Je ne peux pas avoir de l’estime pour ce gouvernent. Si mes collègues de la commission constitutionnelle étaient là, ils vous auraient dit que j’avais dit que le Premier ministre n’a pas d’importance dans ce pays. Il y a 3 Premiers ministres qui se sont succédé, choisis dans la même préfecture (Forécariah, Ndlr) vous avez vu ça où ? On choisi les Premiers ministres n’ont pas pour leurs efficacités, mais pour répondre aux velléités électorales du président. Le premier, Saïd Fofana c’était pour organiser de cérémonies de lecture du Coran. Le deuxième, Mamady Youla c’était comme une carpe, il n’ouvrait même pas sa bouche. Maintenant, on amène un vaniteux qui se met à renier ce qu’il a été ici. Il a eu beaucoup d’influence sur Conté parce que celui-ci l’aimait beaucoup.

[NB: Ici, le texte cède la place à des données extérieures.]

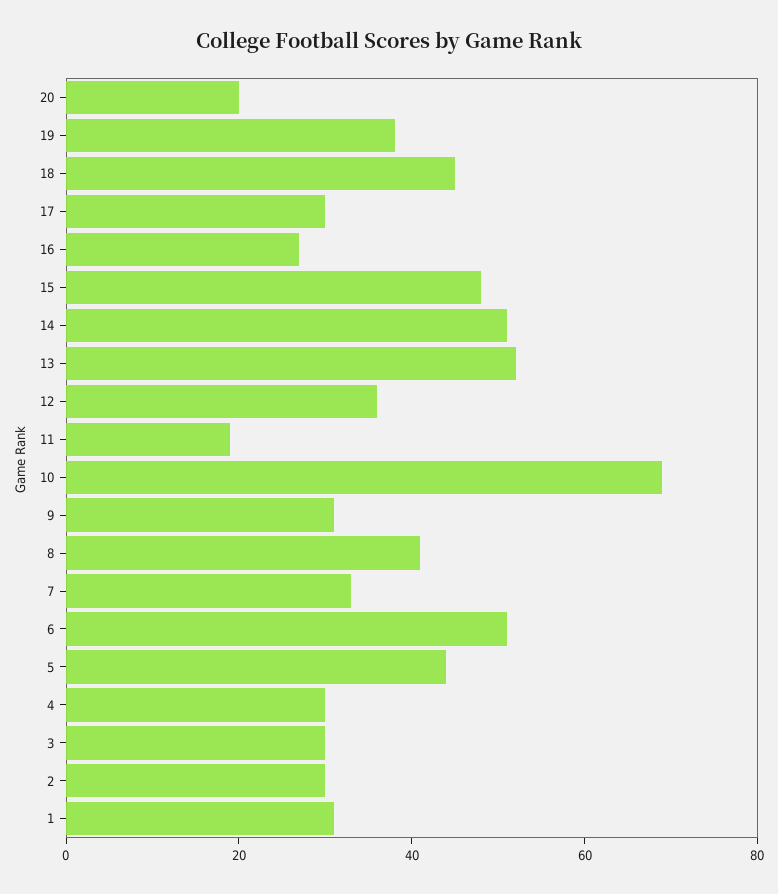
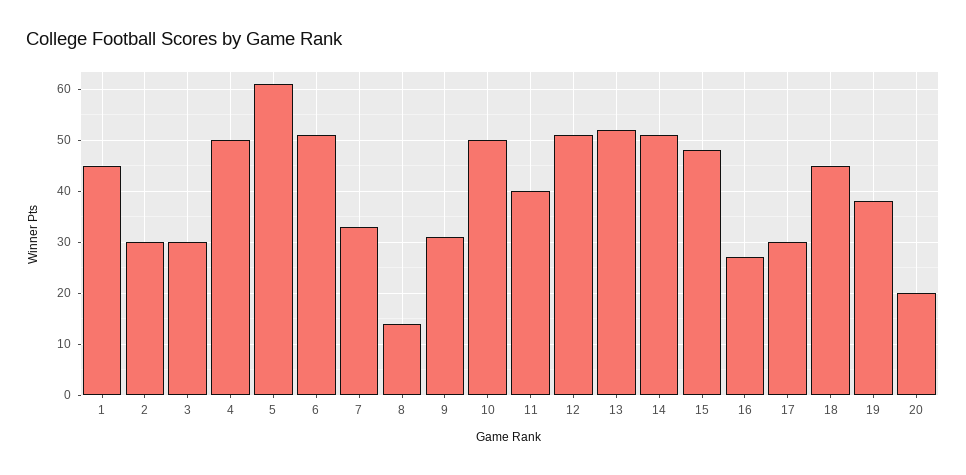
  {
    "20": 20,
    "19": 40,
    "18": 45,
    "17": 30,
    "16": 25,
    "15": 50,
    "14": 50,
    "13": 50,
-   "12": 35,
+   "12": 50,
-   "11": 20,
+   "11": 40,
-   "10": 70,
+   "10": 50,
    "9": 30,
-   "8": 40,
+   "8": 15,
    "7": 35,
    "6": 50,
-   "5": 45,
+   "5": 60,
-   "4": 30,
+   "4": 50,
    "3": 30,
    "2": 30,
-   "1": 30
+   "1": 45
  }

C’est Kassory là a même été capable de lui faire nommer de gens. C’est celui-là qui vient dire ici qu’en 7 ans et demi, Alpha à fait ce qu’aucun régime n’a fait avant lui. Et lui, il a été associé à ce qui a été fait ici avant. Il a été directeur des grands marchés, directeur de la coopération, ministre. Il se renie et renie celui qui a été son bienfaiteur qui a fait de lui ce qu’il est. Il était rien dans ce pays ce monsieur là. C’est celui-là qui se met à vanter en oubliant toutes les injures qu’il avait adressées à Alpha Condé.
Le Kountigui de la Basse Côte et le premier imam de Kindia se sont opposés à la désignation d’Abdoulaye Bah comme maire soi-disant que celui-ci n’est pas originaire de la localité. Qu’en pensez-vous vous?

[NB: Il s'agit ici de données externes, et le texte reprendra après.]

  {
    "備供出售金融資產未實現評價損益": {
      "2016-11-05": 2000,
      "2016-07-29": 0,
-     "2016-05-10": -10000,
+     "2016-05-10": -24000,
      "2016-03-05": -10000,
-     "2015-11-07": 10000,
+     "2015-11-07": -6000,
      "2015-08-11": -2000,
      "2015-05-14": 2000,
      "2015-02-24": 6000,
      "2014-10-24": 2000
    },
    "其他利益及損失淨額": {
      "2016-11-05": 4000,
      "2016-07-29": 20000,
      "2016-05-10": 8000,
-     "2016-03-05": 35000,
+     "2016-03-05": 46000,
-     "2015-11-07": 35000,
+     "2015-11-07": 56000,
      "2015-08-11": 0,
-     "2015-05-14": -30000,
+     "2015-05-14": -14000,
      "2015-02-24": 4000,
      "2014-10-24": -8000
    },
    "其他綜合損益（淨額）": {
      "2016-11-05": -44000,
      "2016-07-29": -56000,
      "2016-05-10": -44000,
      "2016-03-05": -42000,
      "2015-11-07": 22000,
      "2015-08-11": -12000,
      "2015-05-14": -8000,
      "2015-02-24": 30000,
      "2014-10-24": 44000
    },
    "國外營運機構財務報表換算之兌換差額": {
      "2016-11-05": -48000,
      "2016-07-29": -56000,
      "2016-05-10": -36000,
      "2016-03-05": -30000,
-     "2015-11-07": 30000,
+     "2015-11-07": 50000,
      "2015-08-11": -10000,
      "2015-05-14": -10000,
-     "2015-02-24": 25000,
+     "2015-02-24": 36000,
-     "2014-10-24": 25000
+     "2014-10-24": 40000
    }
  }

Ce que nous sommes dans un État en décadence. C’est toutes les structures informelles qui parlent. C’est quoi Kountigui ? Ce n’est pas un chef coutumier. Ce qu’on appelle Kountigui chez les soussous, c’est un homme qui, par sa moralité, se respecte. Un Kountigui c’est un homme sage, d’une haute moralité, capable d’avoir une parole et de s’en tenir. Ce n’est pas quelqu’un comme une toupie et qui roule tantôt à gauche, tantôt à droite. Il n’y a aucune structure de pouvoir en soussou qui parle de Kountigui. Ce n’est pas les gens qui vous élisent c’est par votre moralité, votre aura que vous vous imposez aux gens. Celui-ci n’a pas cette aura. L’imam de Kindia, je doute même de ses capacités d’imam. Un imam doit avoir une certaine moralité ce n’est pas seulement la connaissance, c’est la capacité de se mettre au dessus de contingence matérielle. Or, des imams sont devenus des alimentaires ici. Je suis de Kindia, je le connais. Mais s’il dit ça et que ça tient c’est pace que qu’il n’y a plus d’Etat dans ce pays. C’est pourquoi, il peut le dire et qu’il y ait impunité. Quand il n’y a pas d’Etat n’importe qu’elle force apparaît et les gens racontent n’importe quoi. Ce que l’imam a dit c’est une violation de l’Etat. Normalement, c’est le procureur qui doit le poursuivre. Même si l’Ufdg retire sa plainte ça n’empêche pas qu’on le poursuive. Une partie civile peut se retirer d’une procédure, mais l’Etat aurait dû le poursuivre.
Est-ce que des violences intercommunautaires sont elles à redouter dans ce pays avec toutes ces frictions?
Si on suivait les dirigeants de ce pays, on pouvait craindre. J’ai fortement l’impression que les guinéens ont compris cette velléité de division qu’il y a et qu’ils ne suivront pas. Nous ne suivrons pas parce qu’il y a quelque chose qui nous lie et que ces gens ne pourront pas remettre en cause. Sinon, ce que les dirigeants font dans ce pays pouvait conduire à des violences intercommunautaires. Nous avons vécu certaines violences à l’époque coloniale. Sékou Touré à poussé les gens contre les Peuls ça n’a pas marché et ça ne marchera pas non plus. Les coordinations Basse Guinée, Moyenne Guinée, Haute Guinée et Guinée Forestière sont des dangers pour un État. Ces notions n’ont pas lieu d’être pour l’unité de ce pays.